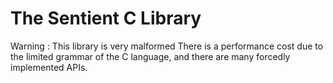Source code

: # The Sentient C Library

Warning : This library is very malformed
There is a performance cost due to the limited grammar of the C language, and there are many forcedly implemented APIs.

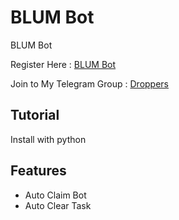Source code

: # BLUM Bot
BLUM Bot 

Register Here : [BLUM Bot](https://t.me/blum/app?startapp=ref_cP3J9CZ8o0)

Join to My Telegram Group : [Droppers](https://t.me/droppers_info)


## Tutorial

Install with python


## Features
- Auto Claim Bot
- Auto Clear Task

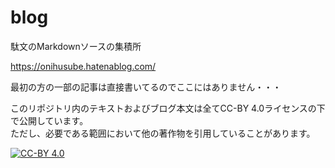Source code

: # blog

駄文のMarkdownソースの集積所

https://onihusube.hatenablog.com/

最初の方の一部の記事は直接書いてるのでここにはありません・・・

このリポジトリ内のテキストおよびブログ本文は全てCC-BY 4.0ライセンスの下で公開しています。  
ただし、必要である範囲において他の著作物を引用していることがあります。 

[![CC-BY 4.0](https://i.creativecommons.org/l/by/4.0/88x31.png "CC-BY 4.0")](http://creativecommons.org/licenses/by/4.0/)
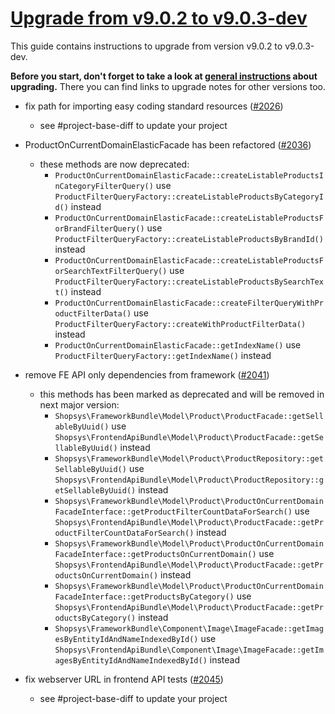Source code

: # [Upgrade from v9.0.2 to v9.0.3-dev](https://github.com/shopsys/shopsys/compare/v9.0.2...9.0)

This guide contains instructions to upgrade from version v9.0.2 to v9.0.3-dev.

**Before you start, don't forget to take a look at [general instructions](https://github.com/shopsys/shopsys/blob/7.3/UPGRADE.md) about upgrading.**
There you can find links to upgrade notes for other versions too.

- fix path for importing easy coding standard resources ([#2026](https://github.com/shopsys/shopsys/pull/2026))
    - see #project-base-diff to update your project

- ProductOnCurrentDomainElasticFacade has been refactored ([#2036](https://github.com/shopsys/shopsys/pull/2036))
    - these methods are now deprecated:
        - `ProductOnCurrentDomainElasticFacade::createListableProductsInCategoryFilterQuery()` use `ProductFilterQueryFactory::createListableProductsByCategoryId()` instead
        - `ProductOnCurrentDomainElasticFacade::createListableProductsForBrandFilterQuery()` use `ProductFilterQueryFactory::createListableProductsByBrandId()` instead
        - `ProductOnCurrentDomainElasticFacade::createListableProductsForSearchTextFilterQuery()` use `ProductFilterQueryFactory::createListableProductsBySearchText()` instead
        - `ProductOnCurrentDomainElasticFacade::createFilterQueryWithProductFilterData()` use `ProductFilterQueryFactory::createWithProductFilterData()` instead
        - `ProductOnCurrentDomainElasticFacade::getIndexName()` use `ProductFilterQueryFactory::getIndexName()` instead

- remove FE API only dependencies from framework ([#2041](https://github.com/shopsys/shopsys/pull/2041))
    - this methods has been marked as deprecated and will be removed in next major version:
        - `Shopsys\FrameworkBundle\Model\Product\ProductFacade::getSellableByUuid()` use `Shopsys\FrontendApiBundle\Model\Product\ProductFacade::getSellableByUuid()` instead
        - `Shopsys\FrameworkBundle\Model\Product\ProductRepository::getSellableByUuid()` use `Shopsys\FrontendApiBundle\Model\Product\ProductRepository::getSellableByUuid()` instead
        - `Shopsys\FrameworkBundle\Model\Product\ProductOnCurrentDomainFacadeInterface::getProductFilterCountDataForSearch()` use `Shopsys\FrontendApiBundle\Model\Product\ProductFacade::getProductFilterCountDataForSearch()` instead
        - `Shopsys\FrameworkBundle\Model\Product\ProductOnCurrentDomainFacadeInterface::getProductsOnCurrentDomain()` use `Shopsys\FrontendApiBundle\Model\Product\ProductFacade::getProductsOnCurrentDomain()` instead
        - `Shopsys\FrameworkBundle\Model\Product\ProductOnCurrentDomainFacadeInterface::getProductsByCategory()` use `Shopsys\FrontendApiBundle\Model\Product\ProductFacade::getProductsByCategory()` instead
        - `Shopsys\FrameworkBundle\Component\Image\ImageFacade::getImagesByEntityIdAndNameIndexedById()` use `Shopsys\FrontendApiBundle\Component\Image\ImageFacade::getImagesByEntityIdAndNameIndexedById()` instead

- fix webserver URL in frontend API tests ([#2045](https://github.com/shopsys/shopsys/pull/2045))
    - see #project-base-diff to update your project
★ ★ ★
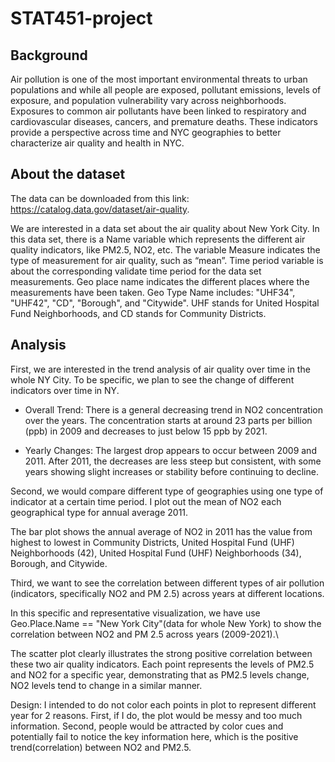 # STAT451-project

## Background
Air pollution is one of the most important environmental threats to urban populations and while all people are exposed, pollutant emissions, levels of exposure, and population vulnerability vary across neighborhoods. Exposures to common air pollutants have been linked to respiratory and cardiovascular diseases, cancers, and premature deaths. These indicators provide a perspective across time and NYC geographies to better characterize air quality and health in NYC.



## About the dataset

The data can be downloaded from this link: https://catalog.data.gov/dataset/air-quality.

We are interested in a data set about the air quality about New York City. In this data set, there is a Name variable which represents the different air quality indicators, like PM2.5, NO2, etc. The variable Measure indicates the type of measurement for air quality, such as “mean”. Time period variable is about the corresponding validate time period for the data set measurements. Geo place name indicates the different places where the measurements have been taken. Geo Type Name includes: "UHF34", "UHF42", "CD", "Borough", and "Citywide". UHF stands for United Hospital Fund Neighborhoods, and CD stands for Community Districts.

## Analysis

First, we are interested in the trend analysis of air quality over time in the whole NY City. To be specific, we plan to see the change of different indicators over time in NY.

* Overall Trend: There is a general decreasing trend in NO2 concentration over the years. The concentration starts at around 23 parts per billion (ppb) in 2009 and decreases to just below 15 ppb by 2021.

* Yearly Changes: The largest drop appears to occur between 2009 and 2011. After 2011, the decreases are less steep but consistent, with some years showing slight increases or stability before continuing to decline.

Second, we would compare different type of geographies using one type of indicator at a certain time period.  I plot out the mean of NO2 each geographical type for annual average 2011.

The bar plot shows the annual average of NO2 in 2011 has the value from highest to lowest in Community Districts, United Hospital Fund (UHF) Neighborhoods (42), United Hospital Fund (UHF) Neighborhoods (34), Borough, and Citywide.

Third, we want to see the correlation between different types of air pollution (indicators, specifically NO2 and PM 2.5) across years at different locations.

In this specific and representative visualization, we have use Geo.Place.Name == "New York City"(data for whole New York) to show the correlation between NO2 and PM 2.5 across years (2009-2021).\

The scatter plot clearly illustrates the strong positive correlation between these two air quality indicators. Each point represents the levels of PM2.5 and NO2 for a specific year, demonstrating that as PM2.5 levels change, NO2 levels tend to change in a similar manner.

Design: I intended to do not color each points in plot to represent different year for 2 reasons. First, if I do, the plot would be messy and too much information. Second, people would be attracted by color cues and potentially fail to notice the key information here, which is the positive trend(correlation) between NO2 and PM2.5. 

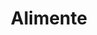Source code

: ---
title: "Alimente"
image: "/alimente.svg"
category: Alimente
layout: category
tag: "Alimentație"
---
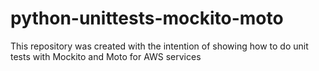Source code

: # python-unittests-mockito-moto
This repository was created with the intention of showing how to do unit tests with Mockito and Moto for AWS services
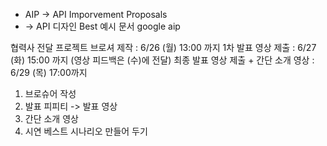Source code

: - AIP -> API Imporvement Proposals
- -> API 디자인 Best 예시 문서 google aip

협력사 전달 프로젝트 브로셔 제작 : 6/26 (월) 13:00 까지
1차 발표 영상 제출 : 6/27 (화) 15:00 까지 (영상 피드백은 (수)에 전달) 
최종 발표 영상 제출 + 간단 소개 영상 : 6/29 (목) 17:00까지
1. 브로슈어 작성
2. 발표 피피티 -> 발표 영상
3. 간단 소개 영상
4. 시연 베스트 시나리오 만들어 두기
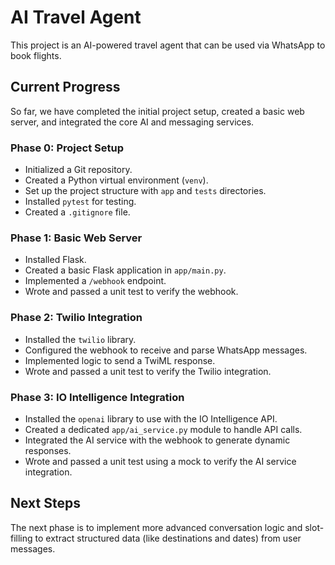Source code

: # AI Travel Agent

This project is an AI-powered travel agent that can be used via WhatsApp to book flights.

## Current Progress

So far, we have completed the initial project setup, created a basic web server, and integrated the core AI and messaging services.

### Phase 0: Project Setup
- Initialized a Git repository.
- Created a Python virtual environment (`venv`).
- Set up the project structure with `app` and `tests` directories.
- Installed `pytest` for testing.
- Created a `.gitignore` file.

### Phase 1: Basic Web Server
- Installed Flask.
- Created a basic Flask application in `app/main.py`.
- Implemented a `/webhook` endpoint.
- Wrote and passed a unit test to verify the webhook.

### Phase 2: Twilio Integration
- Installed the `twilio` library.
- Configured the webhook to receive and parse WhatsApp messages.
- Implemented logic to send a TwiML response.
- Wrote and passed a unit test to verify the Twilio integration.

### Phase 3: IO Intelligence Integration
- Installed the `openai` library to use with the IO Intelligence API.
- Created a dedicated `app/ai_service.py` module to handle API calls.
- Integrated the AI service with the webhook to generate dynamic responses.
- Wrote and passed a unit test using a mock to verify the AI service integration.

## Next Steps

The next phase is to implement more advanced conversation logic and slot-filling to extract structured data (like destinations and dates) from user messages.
★ ★ ★
**Work to complete:**
In the data above, each line holding "across" is to be found and copied.

**Solution to this problem:**
Air pollution is one of the most important environmental threats to urban populations and while all people are exposed, pollutant emissions, levels of exposure, and population vulnerability vary across neighborhoods. Exposures to common air pollutants have been linked to respiratory and cardiovascular diseases, cancers, and premature deaths. These indicators provide a perspective across time and NYC geographies to better characterize air quality and health in NYC.
Third, we want to see the correlation between different types of air pollution (indicators, specifically NO2 and PM 2.5) across years at different locations.
In this specific and representative visualization, we have use Geo.Place.Name == "New York City"(data for whole New York) to show the correlation between NO2 and PM 2.5 across years (2009-2021).\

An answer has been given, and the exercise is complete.